Would you print the data below exactly, leaving out every picture?

DATA LISTING section start

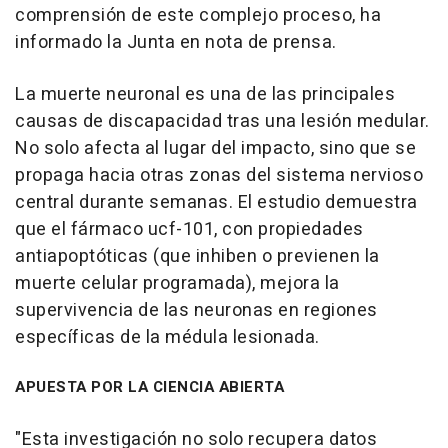
comprensión de este complejo proceso, ha
informado la Junta en nota de prensa.
La muerte neuronal es una de las principales
causas de discapacidad tras una lesión medular.
No solo afecta al lugar del impacto, sino que se
propaga hacia otras zonas del sistema nervioso
central durante semanas. El estudio demuestra
que el fármaco ucf-101, con propiedades
antiapoptóticas (que inhiben o previenen la
muerte celular programada), mejora la
supervivencia de las neuronas en regiones
específicas de la médula lesionada.
APUESTA POR LA CIENCIA ABIERTA
"Esta investigación no solo recupera datos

DATA LISTING section end

WRITTEN ANSWER —
comprensión de este complejo proceso, ha
informado la Junta en nota de prensa.
La muerte neuronal es una de las principales
causas de discapacidad tras una lesión medular.
No solo afecta al lugar del impacto, sino que se
propaga hacia otras zonas del sistema nervioso
central durante semanas. El estudio demuestra
que el fármaco ucf-101, con propiedades
antiapoptóticas (que inhiben o previenen la
muerte celular programada), mejora la
supervivencia de las neuronas en regiones
específicas de la médula lesionada.
APUESTA POR LA CIENCIA ABIERTA
"Esta investigación no solo recupera datos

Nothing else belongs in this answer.